Is there a workaround to make it work?

I know this is idiotic. But in a case where the problem is nonlinear in the lower part, but in principle very easy it may be possible to solve it even in the dumb way.

Thanks for the help.

See this tutorial :smile:

3 Likes

Thank you for the reply. I already saw that example.
However, in that specific case, only the objective value from the inner problem is used (contrary to the actual value y(x) that realizes the objective) so that is quite easy to derive the gradient and hessian of the function for the inner problem explicitly (also because the inner constraint does not depend on x_1,x_2 on that page). This makes it possible to register and use the inner function without issues.

In my example, I would need to know, let’s say, the first derivative of y(x) w.r.t x.
I checked the page Nonlinear Modeling · JuMP to query derivatives from a jump model, but I didn’t manage to understand how to query derivatives of the optimal point, but only of the optimal value.
Is there a way to do it? I mean by using Julia not by doing it explicitly by hand, since in the real problem that cannot be done.

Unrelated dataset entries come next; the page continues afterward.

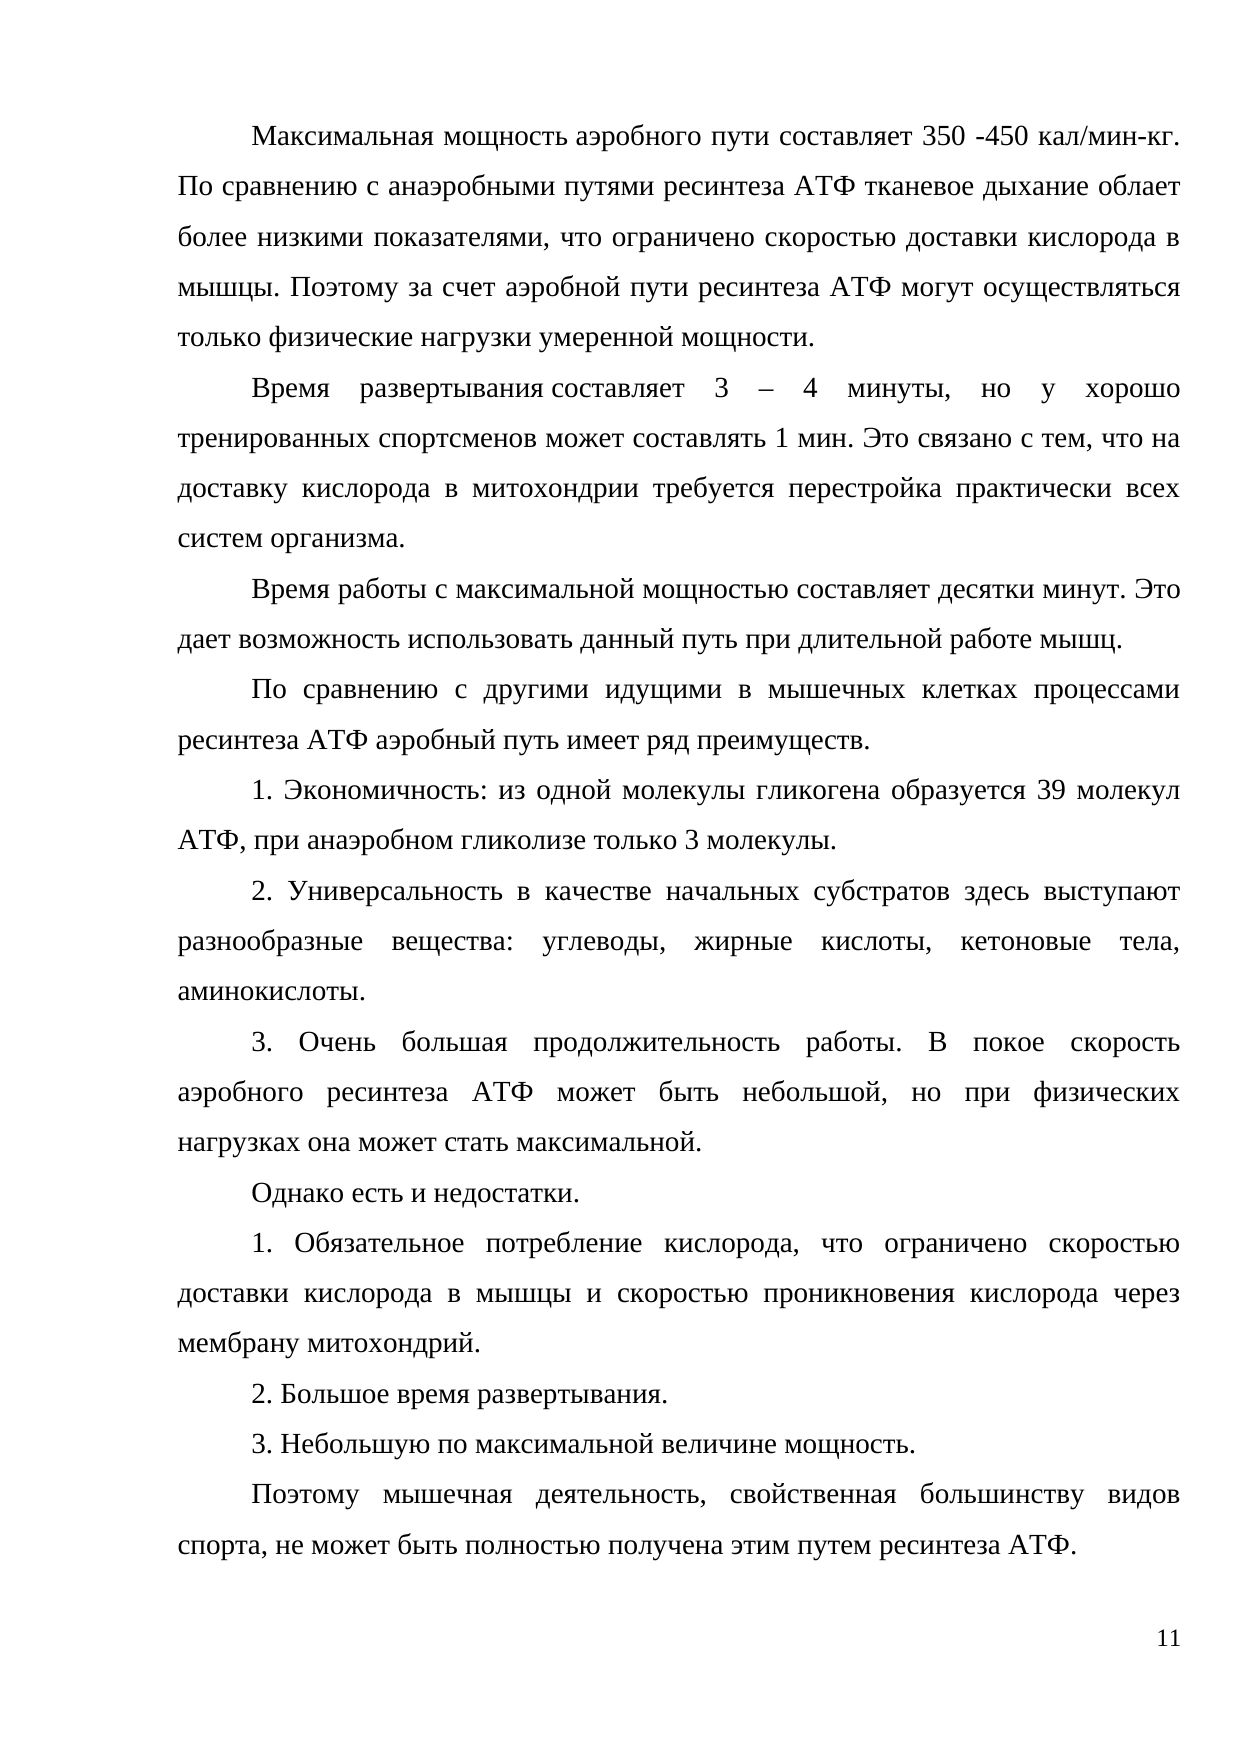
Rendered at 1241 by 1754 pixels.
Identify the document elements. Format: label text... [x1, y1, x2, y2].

text Однако есть и недостатки. [177, 1175, 1181, 1208]
text Время развертывания составляет 3 – 4 минуты, но у хорошо тренированных спортсменов может составлять 1 мин. Это связано с тем, что на доставку кислорода в митохондрии требуется перестройка практически всех систем организма. [177, 370, 1181, 554]
text Поэтому мышечная деятельность, свойственная большинству видов спорта, не может быть полностью получена этим путем ресинтеза АТФ. [177, 1477, 1181, 1560]
text 1. Обязательное потребление кислорода, что ограничено скоростью доставки кислорода в мышцы и скоростью проникновения кислорода через мембрану митохондрий. [177, 1225, 1181, 1359]
text Максимальная мощность аэробного пути составляет 350 -450 кал/мин-кг. По сравнению с анаэробными путями ресинтеза АТФ тканевое дыхание облает более низкими показателями, что ограничено скоростью доставки кислорода в мышцы. Поэтому за счет аэробной пути ресинтеза АТФ могут осуществляться только физические нагрузки умеренной мощности. [177, 118, 1181, 353]
text 2. Большое время развертывания. [177, 1376, 1181, 1409]
text По сравнению с другими идущими в мышечных клетках процессами ресинтеза АТФ аэробный путь имеет ряд преимуществ. [177, 672, 1181, 755]
text 2. Универсальность в качестве начальных субстратов здесь выступают разнообразные вещества: углеводы, жирные кислоты, кетоновые тела, аминокислоты. [177, 873, 1181, 1007]
text 3. Очень большая продолжительность работы. В покое скорость аэробного ресинтеза АТФ может быть небольшой, но при физических нагрузках она может стать максимальной. [177, 1024, 1181, 1158]
text 1. Экономичность: из одной молекулы гликогена образуется 39 молекул АТФ, при анаэробном гликолизе только 3 молекулы. [177, 772, 1181, 856]
text Время работы с максимальной мощностью составляет десятки минут. Это дает возможность использовать данный путь при длительной работе мышц. [177, 571, 1181, 655]
text 3. Небольшую по максимальной величине мощность. [177, 1426, 1181, 1460]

Yes, you would need an analytic derivative of the optimal solution of y with respect to x. This is problem-dependent, so it’s hard to give general advice. I don’t think there’s an automated way you could get this from JuMP.

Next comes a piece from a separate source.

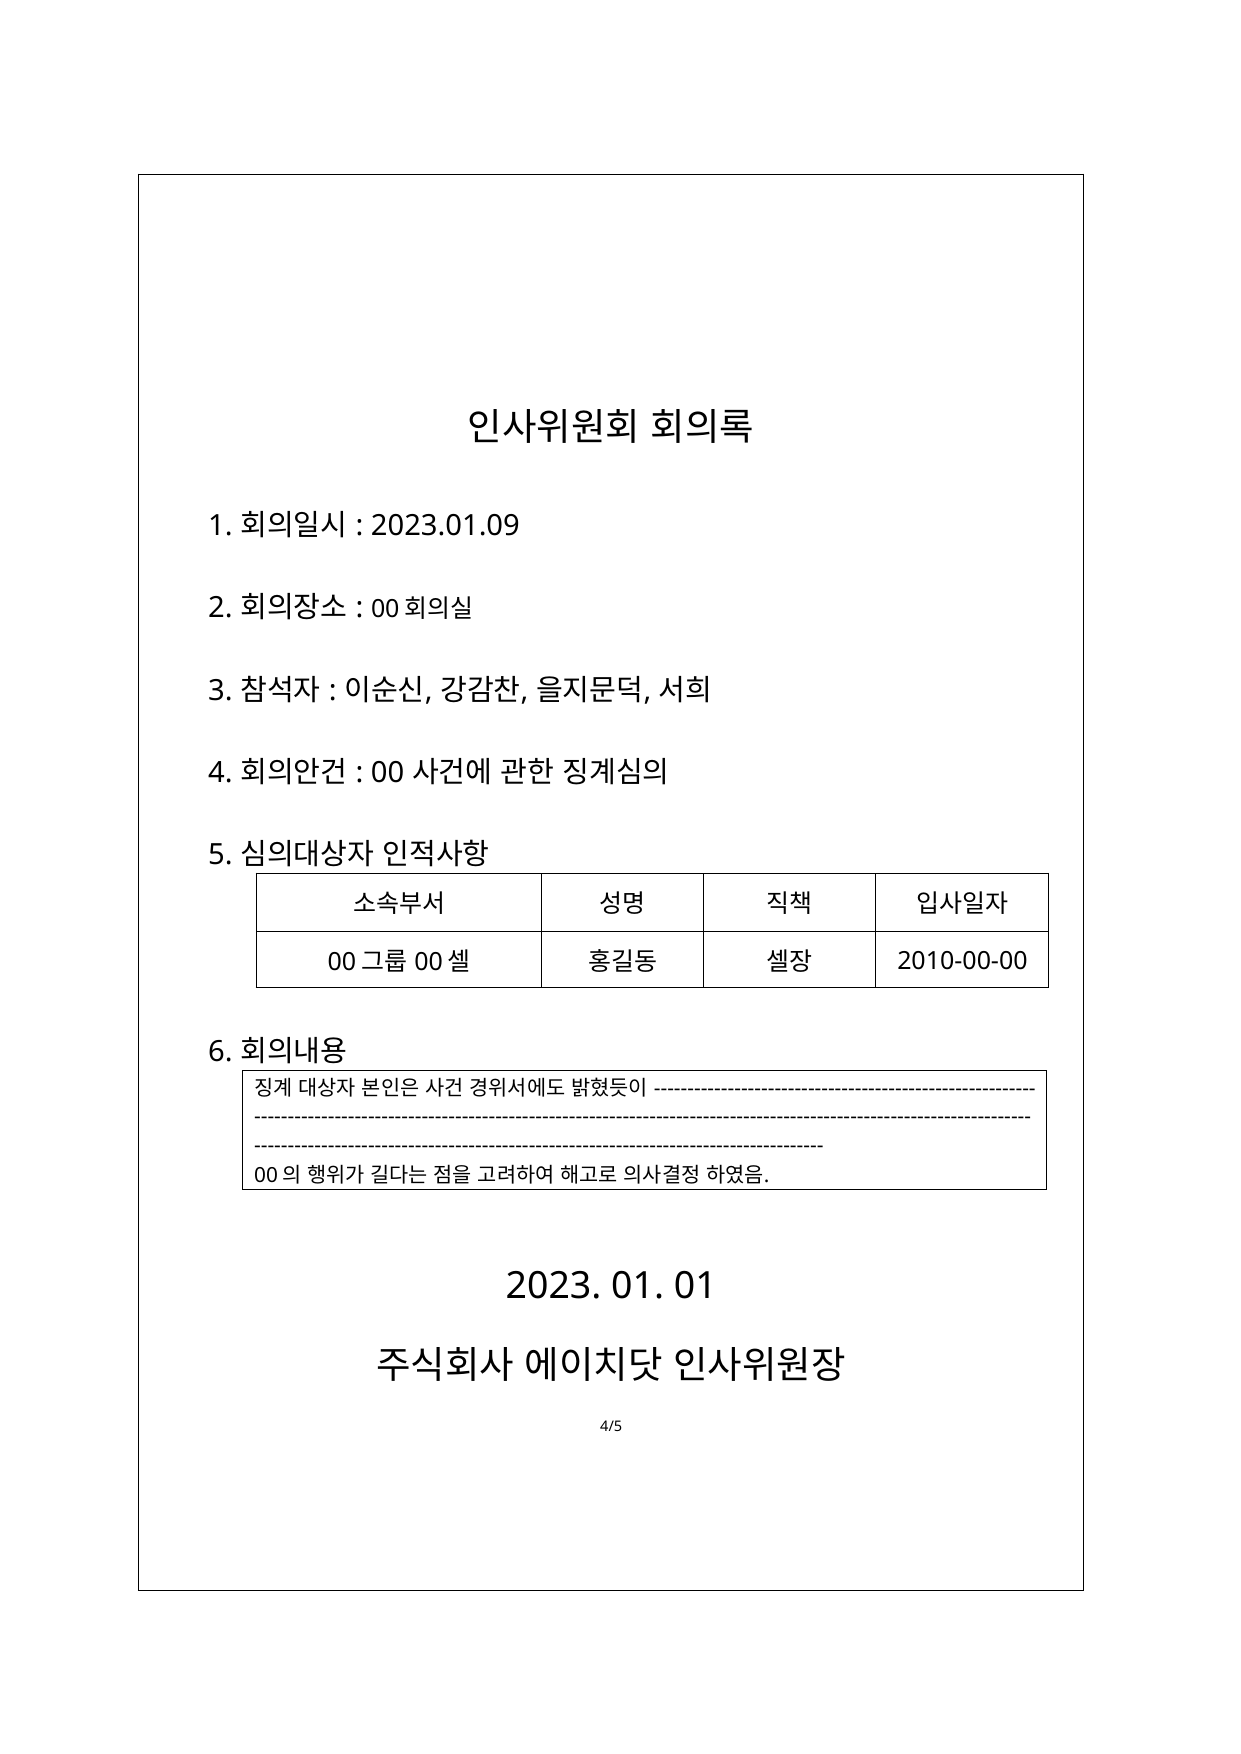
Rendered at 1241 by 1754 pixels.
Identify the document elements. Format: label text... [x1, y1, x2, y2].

table_header 인사위원회 회의록 1. 회의일시 : 2023.01.09 2. 회의장소 : 00회의실 3. 참석자 : 이순신, 강감찬, 을지문덕, 서희 4. 회의안건 : 00 사건에 관한 징계심의 5. 심의대상자 인적사항 6. 회의내용 2023. 01. 01 주식회사 에이치닷 인사위원장 4/5 [139, 175, 1083, 1590]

Also, can’t your example just be written as a single minimization problem? Why solve it as a bilevel problem? In your current example, the gradient is 0 (y won’t change w.r.t. x).

1 Like

Of course :grinning:
However in general this is not the case.

I will have to think of some other strategy then to solve such a problem.
Thanks for all the help.

I suggest a possible, but not recommended workaround. Using FiniteDifferences.jl to compute approximate derivatives of y(x):

using JuMP,Ipopt
using FiniteDifferences

function lower(x)
    lowerModel = Model(Ipopt.Optimizer)
    set_silent(lowerModel)
    @variable(lowerModel,y)
    @constraint(lowerModel, y ≀ 5)
    @constraint(lowerModel, 3 ≀ y)
    @objective(lowerModel,Min, y^2 + x)
    optimize!(lowerModel)
    yVal = value(y)
    return yVal
end
∇lower(z) = central_fdm(5, 1; factor=1e10)(lower, z)
Hlower(z) = central_fdm(5, 2; factor=1e10)(lower, z)

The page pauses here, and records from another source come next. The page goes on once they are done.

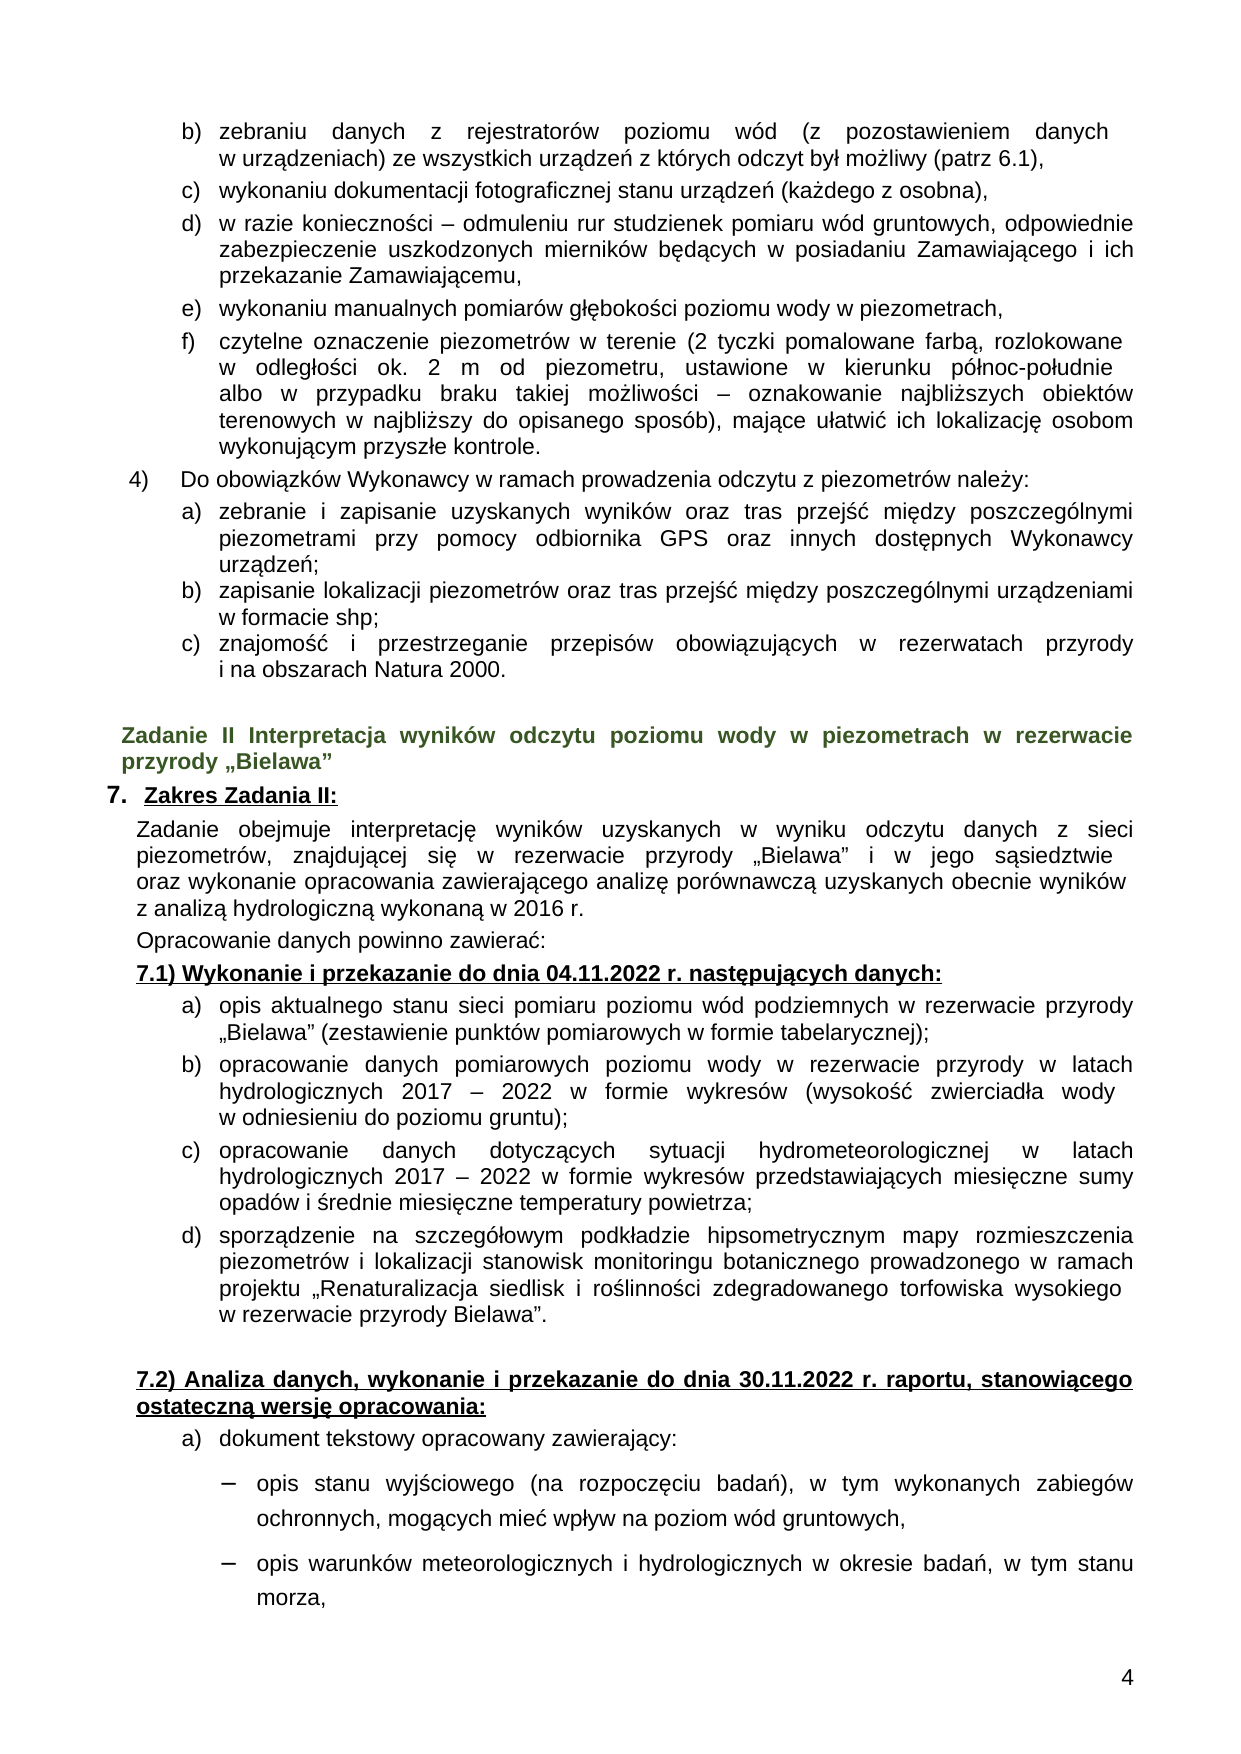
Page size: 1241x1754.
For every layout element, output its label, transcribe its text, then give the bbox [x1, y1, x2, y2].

list czytelne oznaczenie piezometrów w terenie (2 tyczki pomalowane farbą, rozlokowane w odległości ok. 2 m od piezometru, ustawione w kierunku północ-południe albo w przypadku braku takiej możliwości – oznakowanie najbliższych obiektów terenowych w najbliższy do opisanego sposób), mające ułatwić ich lokalizację osobom wykonującym przyszłe kontrole. [181, 328, 1134, 459]
list zapisanie lokalizacji piezometrów oraz tras przejść między poszczególnymi urządzeniami w formacie shp; [181, 577, 1134, 630]
list opracowanie danych pomiarowych poziomu wody w rezerwacie przyrody w latach hydrologicznych 2017 – 2022 w formie wykresów (wysokość zwierciadła wody w odniesieniu do poziomu gruntu); [181, 1051, 1134, 1130]
text Zadanie obejmuje interpretację wyników uzyskanych w wyniku odczytu danych z sieci piezometrów, znajdującej się w rezerwacie przyrody „Bielawa” i w jego sąsiedztwie oraz wykonanie opracowania zawierającego analizę porównawczą uzyskanych obecnie wyników z analizą hydrologiczną wykonaną w 2016 r. [136, 816, 1134, 921]
list opis stanu wyjściowego (na rozpoczęciu badań), w tym wykonanych zabiegów ochronnych, mogących mieć wpływ na poziom wód gruntowych, [219, 1458, 1134, 1531]
list Do obowiązków Wykonawcy w ramach prowadzenia odczytu z piezometrów należy: [128, 466, 1134, 492]
list wykonaniu manualnych pomiarów głębokości poziomu wody w piezometrach, [181, 295, 1134, 321]
text Zadanie II Interpretacja wyników odczytu poziomu wody w piezometrach w rezerwacie przyrody „Bielawa” [121, 722, 1134, 774]
list opis warunków meteorologicznych i hydrologicznych w okresie badań, w tym stanu morza, [219, 1537, 1134, 1611]
list sporządzenie na szczegółowym podkładzie hipsometrycznym mapy rozmieszczenia piezometrów i lokalizacji stanowisk monitoringu botanicznego prowadzonego w ramach projektu „Renaturalizacja siedlisk i roślinności zdegradowanego torfowiska wysokiego w rezerwacie przyrody Bielawa”. [181, 1222, 1134, 1327]
list w razie konieczności – odmuleniu rur studzienek pomiaru wód gruntowych, odpowiednie zabezpieczenie uszkodzonych mierników będących w posiadaniu Zamawiającego i ich przekazanie Zamawiającemu, [181, 210, 1134, 289]
list opracowanie danych dotyczących sytuacji hydrometeorologicznej w latach hydrologicznych 2017 – 2022 w formie wykresów przedstawiających miesięczne sumy opadów i średnie miesięczne temperatury powietrza; [181, 1137, 1134, 1216]
list zebranie i zapisanie uzyskanych wyników oraz tras przejść między poszczególnymi piezometrami przy pomocy odbiornika GPS oraz innych dostępnych Wykonawcy urządzeń; [181, 498, 1134, 577]
list opis aktualnego stanu sieci pomiaru poziomu wód podziemnych w rezerwacie przyrody „Bielawa” (zestawienie punktów pomiarowych w formie tabelarycznej); [181, 992, 1134, 1045]
text Opracowanie danych powinno zawierać: [136, 927, 1134, 953]
text 7.1) Wykonanie i przekazanie do dnia 04.11.2022 r. następujących danych: [136, 960, 1134, 986]
list dokument tekstowy opracowany zawierający: [181, 1425, 1134, 1452]
list zebraniu danych z rejestratorów poziomu wód (z pozostawieniem danych w urządzeniach) ze wszystkich urządzeń z których odczyt był możliwy (patrz 6.1), [181, 118, 1134, 171]
list Zakres Zadania II: [106, 781, 1134, 809]
list znajomość i przestrzeganie przepisów obowiązujących w rezerwatach przyrody i na obszarach Natura 2000. [181, 630, 1134, 683]
text 7.2) Analiza danych, wykonanie i przekazanie do dnia 30.11.2022 r. raportu, stanowiącego ostateczną wersję opracowania: [136, 1366, 1134, 1419]
list wykonaniu dokumentacji fotograficznej stanu urządzeń (każdego z osobna), [181, 177, 1134, 203]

upperModel = Model(Ipopt.Optimizer)
register(upperModel, :lower, 1, lower, ∇lower,Hlower)

@variable(upperModel, x)
@constraint(upperModel, x ≄ 2)
@NLconstraint(upperModel, x^3 + lower(x)^3 ≀ 1000)
@NLobjective(upperModel, Min, x^4 - sin(lower(x)))

optimize!(upperModel)
value(x)
lower(value(x))

In trivial this case, this works. In other cases may fail.

1 Like

I add a last piece of the story.
In the end, the “stupid” method didn’t work for my real case (although it did in the example above).

I solved it by doing by hand what BilevelJuMP does automatically. Since I was doing it by hand it was possible to have nonlinearity in the lower-level problem.
The reference paper for BilevelJuMP.jl is quite informative and well-written, and after reading it I was able to apply the same methodology to my use case.

That’s the way I would suggest anyone to proceed.

3 Likes